November 15 2017
These five daily practices can help runners achieve the athletic success for which they’re striving.
Editor Nicki Miller ran her new-runner bud to her first 15K finish!
When my neighbor Stacy Mahoney and I first talked about going for a run, she was quick to warn how slow she’d be. I’ve never been much of speedy runner myself, and I was feeling a little burned out after a lot of racing in 2014, so I welcomed a different focus: helping Stacy become a runner. During our journey, I discovered several great reasons to turn a bud into a running one—and why every runner should put on their coaching hat at least once in her life:
1. You’ve Got a Friend. I told Stacy we’d go at her pace, running and walking to a nearby park and back home. Since she hadn’t run much before, I simply wanted her to want to run again, so we went at a conversational pace (we know each other a lot better now!), and I don’t think it felt particularly hard to either of us. That first outing ended with us thanking each other, and she said we should do it again. Yay!
2. New Patterns, Fresh Legs. Since Stacy is a nurse who works 12-hour shifts and tends to have a few days off at a time, we started doing this regular loop together on days she wasn’t working. The camaraderie made for happy, low-key mileage for me, and sooner than I’d expected, Stacy’s competitive side started tagging along.
3. Her Progress=Your Achievement. She wanted me to start wearing my GPS watch to see how far we were going, and when she discovered our route was a little shy of 3 miles, she liked the idea of going a little farther to reach that round number. Next thing I knew, she was talking about doing a race. The Hot Chocolate run—a tasty, nationwide race series—was coming to San Diego (where we live), so I suggested that. With the option of 5K or 15K, we could consider both and choose one—or so I thought. Not Stacy! She’d done a 5K before, so she was all in. We signed up for the 15K.
4. No More Stale Training Plans. We looked at the calendar and decided to do one long run each week; we’d add a mile to that long run every week to build up to the 9.3 miles we’d be running on race day. Stacy always arrived ready to run whatever distance was required. What’s more—her walk breaks started to get shorter, and her speed increased.
5. Revel in Her Accomplishments. The day came for our long 7-mile run. We always start with about a half-mile loop in our neighborhood that has a fair bit of uphill. I’d noticed that Stacy would keep running a little farther before taking a quick walk break. She usually didn’t get particularly out of breath, but this day was different—she looked and sounded like she was struggling. I explained that off days happen and are a normal part of training (better in training than on race day!) I tried to make light of it and hoped she’d settle into a groove. We kept going, and soon she sounded and looked perfectly fine. We pounded out the full 7 miles and checked GPS—this was our fastest run to date! Stacy was shocked. I don’t think new runners always realize that running longer can get easier once you fall into a groove.

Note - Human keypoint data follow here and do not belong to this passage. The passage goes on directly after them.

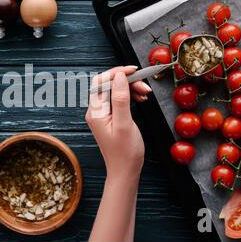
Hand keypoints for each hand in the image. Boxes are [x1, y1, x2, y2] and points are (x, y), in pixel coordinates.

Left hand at [85, 66, 151, 182]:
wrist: (125, 171)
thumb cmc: (125, 152)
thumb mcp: (125, 124)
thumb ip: (121, 99)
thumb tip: (119, 76)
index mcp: (95, 112)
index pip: (101, 82)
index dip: (117, 73)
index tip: (133, 70)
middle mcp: (96, 111)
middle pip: (108, 84)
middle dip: (127, 81)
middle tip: (144, 85)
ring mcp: (103, 114)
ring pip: (115, 91)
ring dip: (130, 88)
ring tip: (145, 94)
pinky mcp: (110, 117)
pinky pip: (118, 100)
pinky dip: (130, 96)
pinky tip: (140, 99)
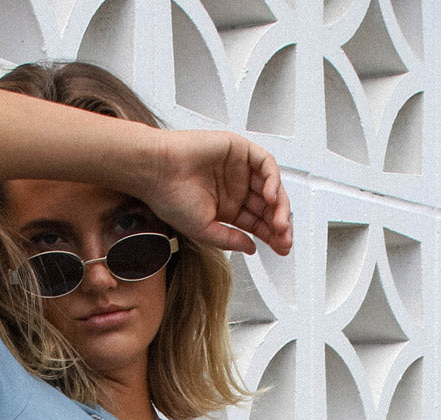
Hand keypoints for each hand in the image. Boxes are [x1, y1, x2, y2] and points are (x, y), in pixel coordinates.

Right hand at [137, 129, 291, 255]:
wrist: (155, 170)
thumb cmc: (169, 197)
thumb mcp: (204, 230)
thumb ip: (229, 240)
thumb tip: (251, 248)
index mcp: (226, 208)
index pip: (257, 223)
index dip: (271, 236)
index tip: (281, 248)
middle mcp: (235, 188)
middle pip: (267, 206)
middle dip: (279, 224)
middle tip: (284, 238)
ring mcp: (239, 169)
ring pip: (270, 186)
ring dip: (279, 205)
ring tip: (279, 222)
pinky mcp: (239, 149)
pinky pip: (265, 164)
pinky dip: (272, 179)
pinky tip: (270, 196)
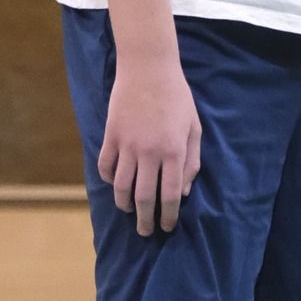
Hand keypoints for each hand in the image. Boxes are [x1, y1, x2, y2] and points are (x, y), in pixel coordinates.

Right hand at [98, 57, 201, 236]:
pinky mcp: (111, 136)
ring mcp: (127, 145)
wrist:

6. Enjoy Nervous-Free Races. Our 7-mile run gave Stacy a new level of confidence I could see on our subsequent training runs. When race day came on Mar. 22, she was nervous about how she’d do. I told her to trust her awesome training—and have fun! I’m happy to report our speed was about the same as that 7-miler (when you subtract a bathroom break!).

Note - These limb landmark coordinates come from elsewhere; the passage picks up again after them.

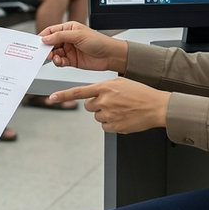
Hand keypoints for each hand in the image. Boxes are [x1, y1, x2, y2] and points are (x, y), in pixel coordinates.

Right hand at [39, 21, 125, 72]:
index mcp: (68, 28)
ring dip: (52, 56)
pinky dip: (58, 62)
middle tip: (44, 52)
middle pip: (51, 43)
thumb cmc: (99, 41)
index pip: (51, 31)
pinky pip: (60, 61)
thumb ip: (60, 36)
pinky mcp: (71, 60)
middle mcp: (67, 39)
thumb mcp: (78, 35)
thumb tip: (45, 38)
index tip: (37, 43)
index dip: (43, 36)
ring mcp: (69, 50)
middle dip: (46, 48)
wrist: (110, 55)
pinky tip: (59, 61)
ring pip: (54, 53)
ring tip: (54, 57)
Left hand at [48, 78, 169, 133]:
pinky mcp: (114, 126)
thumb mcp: (121, 83)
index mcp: (105, 87)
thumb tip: (93, 96)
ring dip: (105, 114)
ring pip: (97, 116)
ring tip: (120, 109)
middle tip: (111, 102)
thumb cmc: (140, 93)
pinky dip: (111, 123)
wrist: (156, 106)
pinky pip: (104, 126)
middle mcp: (105, 100)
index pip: (79, 92)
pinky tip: (122, 117)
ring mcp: (109, 114)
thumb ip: (104, 87)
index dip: (64, 95)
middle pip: (88, 105)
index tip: (52, 98)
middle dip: (96, 104)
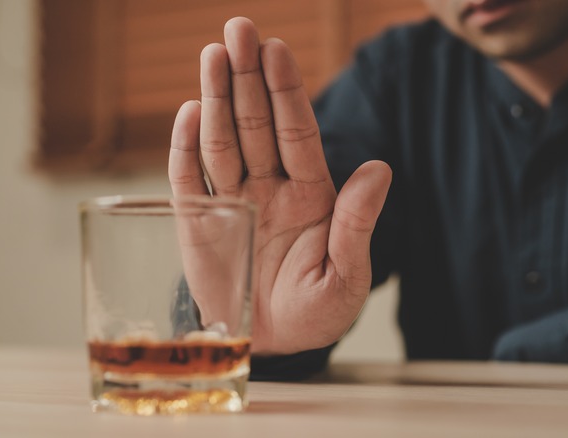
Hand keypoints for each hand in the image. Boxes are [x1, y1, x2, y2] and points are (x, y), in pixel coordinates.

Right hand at [168, 17, 391, 354]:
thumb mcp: (346, 276)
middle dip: (247, 77)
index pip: (296, 131)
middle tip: (239, 29)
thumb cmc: (316, 312)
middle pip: (256, 123)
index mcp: (310, 194)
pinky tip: (189, 111)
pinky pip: (190, 178)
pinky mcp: (198, 221)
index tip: (277, 50)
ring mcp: (232, 200)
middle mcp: (269, 186)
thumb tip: (380, 169)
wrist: (272, 344)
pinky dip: (186, 147)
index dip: (286, 91)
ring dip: (215, 98)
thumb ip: (356, 224)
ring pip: (222, 140)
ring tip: (212, 54)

7. Tips From a Newbie. What amazes me about Stacy’s running style is despite still taking regular walk breaks, she maintains a good speed when she’s running. My own style is more of the slowing-down-as-I-go variety, so it’s been a great lesson in consistency for me. Different runners can teach us new lessons, no matter their running background. It’s been fun for me to focus on her running instead of my own, and as Stacy has become more motivated, my own enthusiasm for running has returned. We planned a run a few days after the Hot Chocolate 15K, and when I texted her about how far she wanted to go, her response pleasantly surprised me: probably not more than 9 miles. What?! Now that’s a runner!